Exploring Tracer Information and Model Framework Trade‐Offs to Improve Estimation of Stream Transient Storage Processes

Kelleher, ChristaWard, Adam S.Knapp, Julia L. A.Blaen, P. J.Kurz, Marie J.Drummond, Jennifer D. Zarnetske, Jay P.Hannah, David M.Mendoza‐Lera, C.Schmadel, N. M.Datry, ThibaultLewandowski, JörgMilner, A. M.Krause, Stefan . Water Resources Research 55 : DOI:10.1029/2018WR023585 (2019)  DIGITAL CSIC

Novel observation techniques (e.g., smart tracers) for characterizing coupled hydrological and biogeochemical processes are improving understanding of stream network transport and transformation dynamics. In turn, these observations are thought to enable increasingly sophisticated representations within transient storage models (TSMs). However, TSM parameter estimation is prone to issues with insensitivity and equifinality, which grow as parameters are added to model formulations. Currently, it is unclear whether (or not) observations from different tracers may lead to greater process inference and reduced parameter uncertainty in the context of TSM. Herein, we aim to unravel the role of in‐stream processes alongside metabolically active (MATS) and inactive storage zones (MITS) using variable TSM formulations.
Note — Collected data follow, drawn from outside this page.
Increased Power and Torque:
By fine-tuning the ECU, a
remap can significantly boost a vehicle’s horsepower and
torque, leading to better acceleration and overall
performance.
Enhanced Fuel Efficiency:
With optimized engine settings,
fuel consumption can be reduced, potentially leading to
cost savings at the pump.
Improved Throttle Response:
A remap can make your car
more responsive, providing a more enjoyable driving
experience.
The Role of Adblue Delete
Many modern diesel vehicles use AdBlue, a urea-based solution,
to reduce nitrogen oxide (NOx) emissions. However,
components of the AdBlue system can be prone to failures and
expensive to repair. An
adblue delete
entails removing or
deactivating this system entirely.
Models with one (1SZ) and two storage zones (2SZ) and with and without reactivity were applied to simulate conservative and smart tracer observations obtained experimentally for two reaches with differing morphologies. As we show, smart tracers are unsurprisingly superior to conservative tracers when it comes to partitioning MITS and MATS. However, when transient storage is lumped within a 1SZ formulation, little improvement in parameter uncertainty is gained by using a smart tracer, suggesting the addition of observations should scale with model complexity. Importantly, our work identifies several inconsistencies and open questions related to reconciling time scales of tracer observation with conceptual processes (parameters) estimated within TSM. Approaching TSM with multiple models and tracer observations may be key to gaining improved insight into transient storage simulation as well as advancing feedback loops between models and observations within hydrologic science.